Así fue como la amistad que había sido tan intensa se transformó en un susurro apagado, una sombra en los pasillos de la facultad. Las vidas de Olatz, Irati, Xabier y Mikel se bifurcaban, cada uno en busca de su propio camino, dejando atrás la historia que habían construido juntos. Y aunque el dolor de la pérdida siempre estaría ahí, con el tiempo, aprendieron a vivir con las cenizas de lo que alguna vez fue.


El campus universitario brillaba bajo la luz tenue del otoño, pero Olatz se sentía iluminada por dentro. Había pasado por un largo proceso de sanación, llenando los días de sesiones interminables con su psicólogo. Era una batalla constante, pero su determinación había prevalecido. Aquel viaje a través del dolor la había forjado. Se sentía fuerte y valiente, como siempre había sido, y su esfuerzo se reflejaba en su posición como la mejor alumna de su promoción.

El tiempo avanzó, y llegó el día que tanto había esperado: sus primeras prácticas en el hospital. Nerviosa y emocionada, se reunió con sus compañeros en el salón de actos. El ambiente estaba cargado de incertidumbre, pero también de esperanza. Las palabras del director resonaron en sus oídos mientras hablaba sobre comportamiento, empatía y respeto, principios fundamentales que debían guiar su trabajo. Después de la charla, los nuevos pasantes fueron repartidos entre los distintos departamentos, cada uno con su propio destino.

A Olatz le asignaron urgencias, un lugar donde la vida y la muerte coqueteaban en cada momento. La adrenalina y la tensión se palpaban en el aire, y cuando entró en el área de emergencias, una mezcla de ansiedad y emoción la envolvió. Allí, conoció al doctor Gorka Landaburu. Su presencia era magnética, una combinación de autoridad y calidez que inmediatamente captó la atención de todos los nuevos.

El primer contacto con él fue electrizante. Gorka, con su voz firme pero amable, les dio la bienvenida y les presentó el frenético mundo de urgencias. A medida que hablaba, Olatz sintió que un rayo de esperanza atravesaba su vida. La manera en que se relacionaba con los pacientes, su dedicación y la pasión que irradiaba despertaron algo en ella, un anhelo de pertenecer a ese mundo donde podía hacer una diferencia.

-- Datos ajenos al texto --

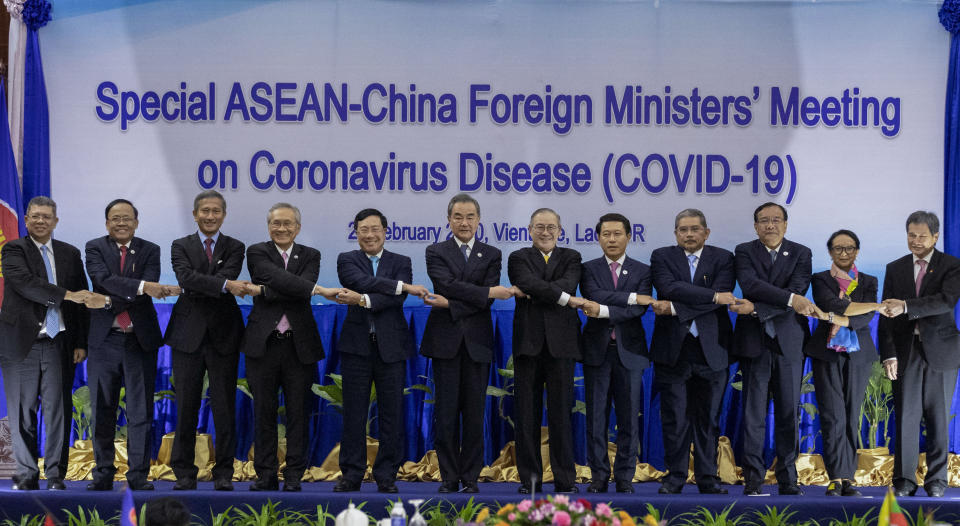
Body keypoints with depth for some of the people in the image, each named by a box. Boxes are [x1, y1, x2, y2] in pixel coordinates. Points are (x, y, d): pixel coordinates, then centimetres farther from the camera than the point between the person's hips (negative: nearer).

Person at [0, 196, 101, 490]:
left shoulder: (70, 254, 13)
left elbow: (82, 300, 12)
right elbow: (25, 284, -17)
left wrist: (81, 343, 5)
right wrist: (67, 294, -24)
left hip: (58, 344, 2)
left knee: (57, 410, 0)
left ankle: (55, 475, 7)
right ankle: (26, 474, 13)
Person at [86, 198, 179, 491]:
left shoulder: (150, 251, 7)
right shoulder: (95, 248, 4)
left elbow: (150, 289, -10)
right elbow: (104, 279, -15)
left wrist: (113, 301, -21)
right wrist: (142, 287, -28)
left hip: (140, 339, 0)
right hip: (104, 339, 0)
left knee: (140, 411, 1)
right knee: (102, 410, 5)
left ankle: (138, 474, 7)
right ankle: (103, 473, 14)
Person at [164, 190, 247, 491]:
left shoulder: (235, 248, 8)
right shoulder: (181, 246, 7)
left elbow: (228, 277, -12)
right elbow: (186, 278, -13)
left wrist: (198, 288, -17)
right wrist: (224, 285, -24)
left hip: (223, 335, 0)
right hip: (189, 335, 0)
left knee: (224, 407, 2)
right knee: (187, 406, 3)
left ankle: (224, 474, 9)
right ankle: (184, 474, 11)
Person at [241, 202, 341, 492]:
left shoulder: (310, 256, 8)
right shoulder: (257, 252, 3)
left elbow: (302, 292, -10)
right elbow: (280, 279, -16)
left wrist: (262, 291, -14)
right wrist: (319, 290, -24)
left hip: (299, 345, 1)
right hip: (263, 343, -1)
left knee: (298, 411, 4)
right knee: (264, 410, 4)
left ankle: (294, 476, 12)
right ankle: (266, 475, 13)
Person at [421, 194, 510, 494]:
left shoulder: (492, 255, 10)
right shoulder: (436, 252, 8)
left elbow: (486, 302, -3)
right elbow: (449, 285, -11)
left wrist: (449, 304, -13)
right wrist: (489, 292, -15)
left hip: (477, 342, 1)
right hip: (445, 341, -1)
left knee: (474, 412, 2)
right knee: (446, 412, 0)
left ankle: (470, 477, 10)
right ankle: (449, 477, 7)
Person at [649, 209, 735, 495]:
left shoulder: (722, 258, 6)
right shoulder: (662, 256, 7)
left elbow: (723, 297, -10)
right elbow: (669, 287, -13)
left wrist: (676, 308, -16)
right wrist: (713, 295, -18)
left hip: (711, 349, 0)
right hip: (672, 349, 0)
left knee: (709, 417, 5)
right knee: (674, 417, 1)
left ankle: (707, 478, 13)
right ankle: (675, 477, 10)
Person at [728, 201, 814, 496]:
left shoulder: (800, 254, 8)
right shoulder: (744, 252, 6)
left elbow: (798, 289, -8)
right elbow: (751, 285, -13)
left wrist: (756, 308, -17)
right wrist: (791, 299, -23)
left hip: (789, 342, 1)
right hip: (755, 342, -1)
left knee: (789, 412, 3)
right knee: (754, 412, 0)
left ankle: (788, 479, 9)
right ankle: (753, 478, 4)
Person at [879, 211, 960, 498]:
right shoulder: (895, 269, 9)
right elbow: (886, 315, 6)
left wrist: (906, 306, -28)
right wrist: (888, 354, -4)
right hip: (906, 352, 2)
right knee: (906, 417, 0)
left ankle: (936, 479, 12)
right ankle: (904, 479, 7)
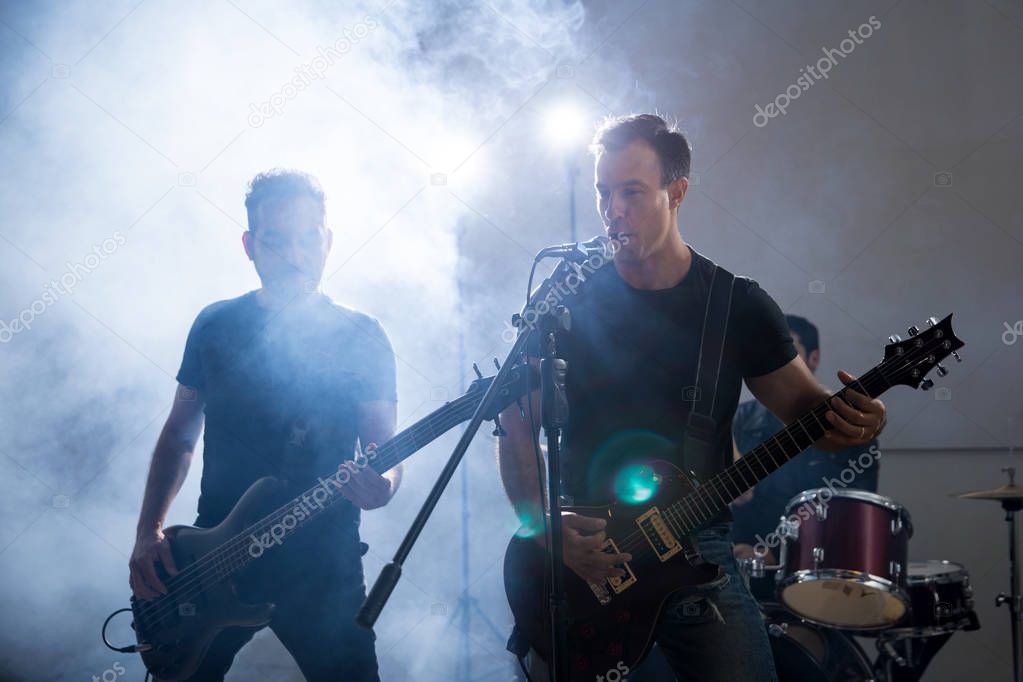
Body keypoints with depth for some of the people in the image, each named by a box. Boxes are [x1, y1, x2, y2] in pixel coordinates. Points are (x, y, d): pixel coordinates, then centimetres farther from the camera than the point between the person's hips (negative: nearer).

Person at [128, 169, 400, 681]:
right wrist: (149, 532, 0)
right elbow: (179, 434, 12)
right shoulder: (216, 326, 7)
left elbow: (385, 452, -1)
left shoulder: (361, 337, 1)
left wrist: (380, 484, -25)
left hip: (322, 563, -2)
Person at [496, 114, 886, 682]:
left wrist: (849, 421, -17)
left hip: (697, 548, 0)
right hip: (574, 556, 0)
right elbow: (517, 428, 3)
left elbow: (803, 406, 7)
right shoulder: (567, 305, 2)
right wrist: (544, 524, -13)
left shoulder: (738, 306, 3)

A lo largo de los días, Olatz se sumergió en la rutina. Aprendía rápido, absorbiendo cada detalle, cada lección. Gorka se convirtió en su guía, mostrándole no solo el aspecto técnico de la medicina, sino también la importancia de la conexión humana. Ella observaba cómo trataba a los pacientes con empatía, cómo cada palabra y cada gesto contaban.

Con el paso del tiempo, Olatz comenzó a sentir que su vida se reconfiguraba. La tragedia del pasado había dejado cicatrices, pero allí, en urgencias, sentía que estaba forjando un nuevo futuro. Las risas compartidas con sus compañeros, el trabajo en equipo en situaciones críticas, y las charlas con Gorka la llenaban de una energía renovada.

Aquella experiencia no solo la estaba formando como profesional, sino que también la estaba sanando. Con cada paciente que atendía, con cada historia que escuchaba, Olatz comprendía que su verdadero propósito estaba allí, en el fragor de las emergencias. Y, aunque el eco de su pasado siempre la acompañaría, sentía que había encontrado un nuevo camino, uno en el que podría brillar, quizás incluso más que antes.

A medida que la luz del día se desvanecía tras las ventanas del hospital, Olatz se dio cuenta de que, aunque había perdido algo irremediablemente, también había ganado algo invaluable: la oportunidad de renacer.